What are examples of imagery in The Scarlet Letter?
First of all, it is important to understand that imagery is description which appeals to one of the five senses. This means the author paints a picture through sight, smell, taste, sound, or touch. Imagery is not the same thing as figurative language.
One clear picture of sight and sound imagery is used in chapter 4, when Chillingworth pays a personal visit to Hester and the baby in jail. Notice the stark contrast in the description of Chillingworth's quiet demeanor as contrasted with the crying baby who is visibly and outwardly mirroring the inner turmoil of her mother.
Descriptions of Chillingworth:
The stranger had entered the room with the characteristic quietude of the profession to which he announced himself as belonging. Nor did his demeanor change when...left...face to face with the woman (66).
The "characteristic quietude of the profession" is a description of the calm confidence a physician must possess when entering the room of a patient. He conducts himself in a controlled manner, which is starkly contrasted with the out of control state of Hester (inwardly) and her baby (outwardly):
His first care was given to the child; whose cries, indeed, as she lay writhing...made it of peremptory necessity...the task of soothing her (66).

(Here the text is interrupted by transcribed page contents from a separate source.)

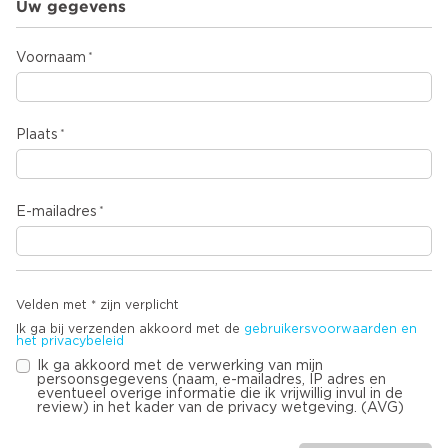
Uw gegevens
Voornaam
Plaats
E-mailadres
Velden met * zijn verplicht
Ik ga bij verzenden akkoord met de
gebruikersvoorwaarden en
het privacybeleid
Ik ga akkoord met de verwerking van mijn
persoonsgegevens (naam, e-mailadres, IP adres en
eventueel overige informatie die ik vrijwillig invul in de
review) in het kader van de privacy wetgeving. (AVG)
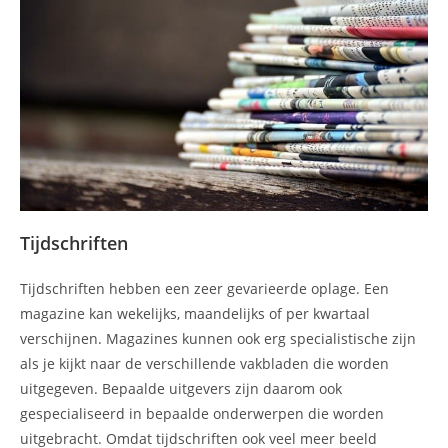
Tijdschriften
Tijdschriften hebben een zeer gevarieerde oplage. Een
magazine kan wekelijks, maandelijks of per kwartaal
verschijnen. Magazines kunnen ook erg specialistische zijn
als je kijkt naar de verschillende vakbladen die worden
uitgegeven. Bepaalde uitgevers zijn daarom ook
gespecialiseerd in bepaalde onderwerpen die worden
uitgebracht. Omdat tijdschriften ook veel meer beeld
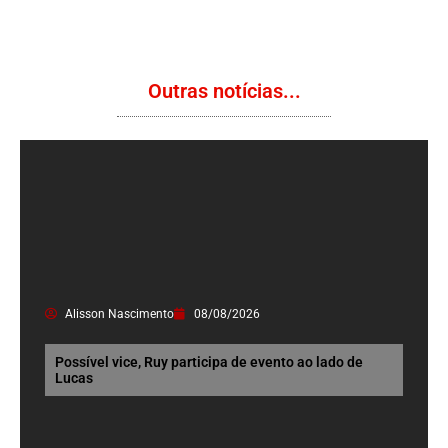
Outras notícias...
Alisson Nascimento
08/08/2026
Possível vice, Ruy participa de evento ao lado de
Lucas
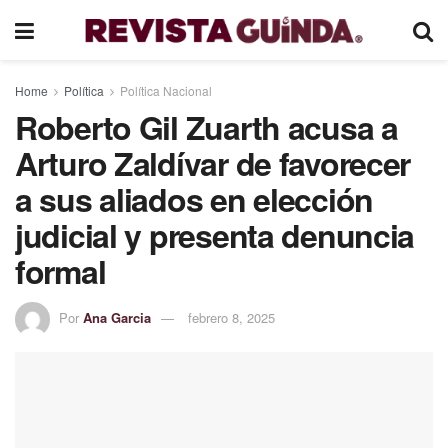
Home
Política
Política Nacional
Roberto Gil Zuarth acusa a
Arturo Zaldívar de favorecer
a sus aliados en elección
judicial y presenta denuncia
formal
Por
Ana Garcia
febrero 8, 2025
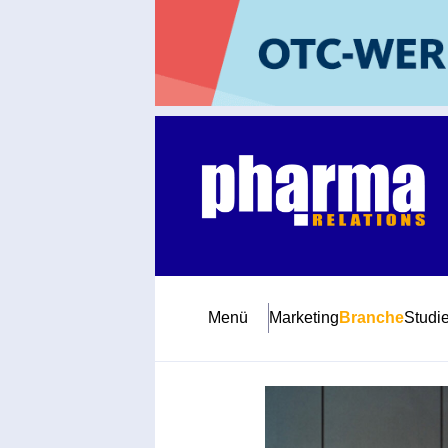
Abonnement
Startseite
Premiumpartner
Jubiläum
Menü
Marketing
Branche
Studi
Newsletter
Mediadaten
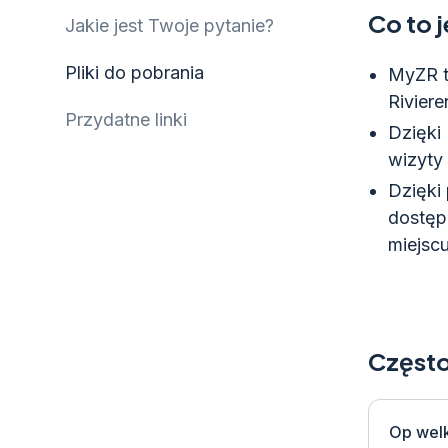
Co to 
Jakie jest Twoje pytanie?
Pliki do pobrania
MyZR t
Riviere
Przydatne linki
Dzięki
wizyty 
Dzięki
dostęp
miejscu
Często
Op wel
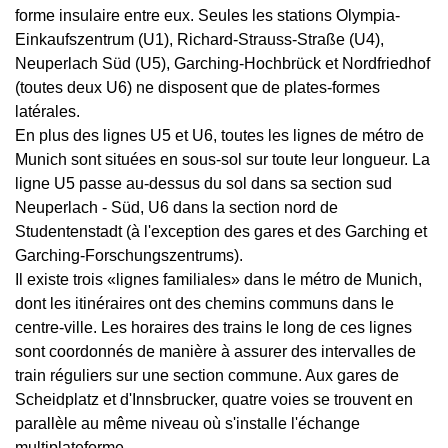
forme insulaire entre eux. Seules les stations Olympia-
Einkaufszentrum (U1), Richard-Strauss-Straße (U4),
Neuperlach Süd (U5), Garching-Hochbrück et Nordfriedhof
(toutes deux U6) ne disposent que de plates-formes
latérales.
En plus des lignes U5 et U6, toutes les lignes de métro de
Munich sont situées en sous-sol sur toute leur longueur. La
ligne U5 passe au-dessus du sol dans sa section sud
Neuperlach - Süd, U6 dans la section nord de
Studentenstadt (à l'exception des gares et des Garching et
Garching-Forschungszentrums).
Il existe trois «lignes familiales» dans le métro de Munich,
dont les itinéraires ont des chemins communs dans le
centre-ville. Les horaires des trains le long de ces lignes
sont coordonnés de manière à assurer des intervalles de
train réguliers sur une section commune. Aux gares de
Scheidplatz et d'Innsbrucker, quatre voies se trouvent en
parallèle au même niveau où s'installe l'échange
multiplateforme..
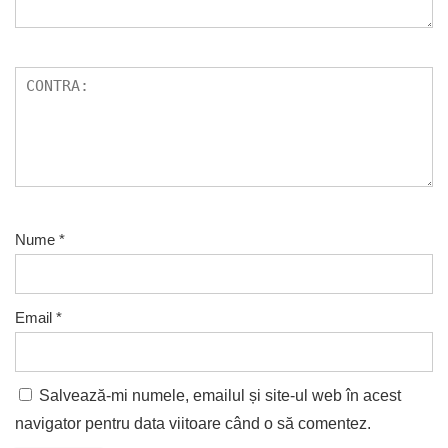
Nume
*
Email
*
Salvează-mi numele, emailul și site-ul web în acest
navigator pentru data viitoare când o să comentez.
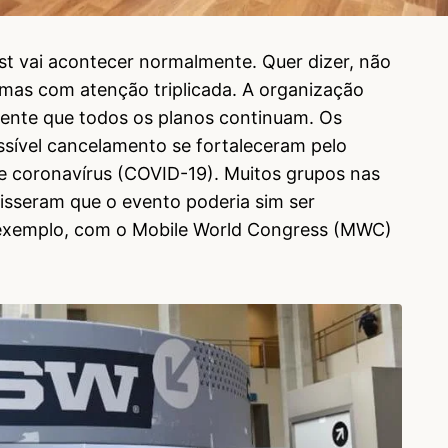
t vai acontecer normalmente. Quer dizer, não
mas com atenção triplicada. A organização
mente que todos os planos continuam. Os
sível cancelamento se fortaleceram pelo
e coronavírus (COVID-19). Muitos grupos nas
 disseram que o evento poderia sim ser
exemplo, com o Mobile World Congress (MWC)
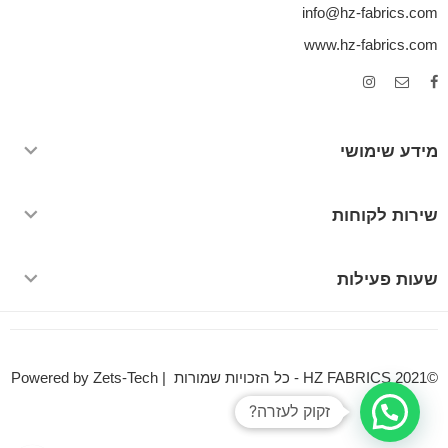
info@hz-fabrics.com
www.hz-fabrics.com
מידע שימושי
שירות לקוחות
שעות פעילות
©HZ FABRICS 2021 - כל הזכויות שמורות | Powered by Zets-Tech
זקוק לעזרה?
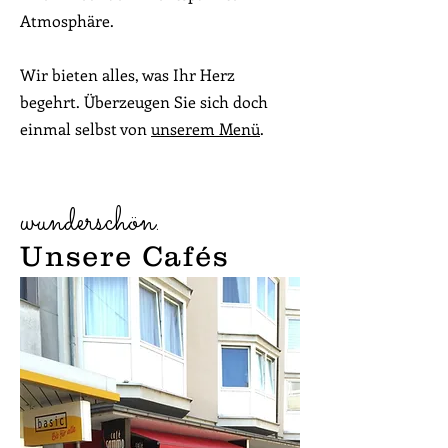
Atmosphäre.
Wir bieten alles, was Ihr Herz
begehrt. Überzeugen Sie sich doch
einmal selbst von
unserem Menü
.
wunderschön.
Unsere Cafés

In this chapter, the reader can see and hear a screaming and upset newborn baby, and a mother who is useless to sooth her. Then, we witness a calm and collected doctor enter the room, take control of the situation, and quiet everything down to his level. The imagery here foreshadows Chillingworth's future control over other characters in the story, which he continues to do from a place of quiet and resolute calm, secrecy, and silent control.
All of the physical descriptions of the scarlet letter involving Hester, and sometimes Pearl, that pepper the novel are good examples of imagery.
The first description of the letter Hester has embroidered occurs as Hester has left the prison and climbed the scaffold of the pillory for her hours of public humiliation. It is described as "fine red cloth" with "elaborate embroidery and fantastic flourishes of gold thread" in the shape of a letter A. Readers understand right away that its maker, Hester Prynne, is an artist, and for her, the scarlet letter is not an emblem of shame.
In chapter VI, Pearl, who has by this time exhibited a fascination with her mother's letter, picks a handful of wildflowers and throws them at Hester's bosom, "dancing up and down, like a little elf, whenever she hit the scarlet letter."
In chapter XV, entitled "Hester and Pearl," the letter is replicated by Pearl in green. The child takes eel grass and imitates the shape of Hester's A on her own bodice, "but freshly green, instead of scarlet."
In chapter XVIII, Hester's act of removing the scarlet letter offers stirring imagery. Hester flings it aside in the forest, and it lays near the brook, "glittering like a lost jewel," and symbolically freeing Hester in a way that is impossible in the village that oppresses her.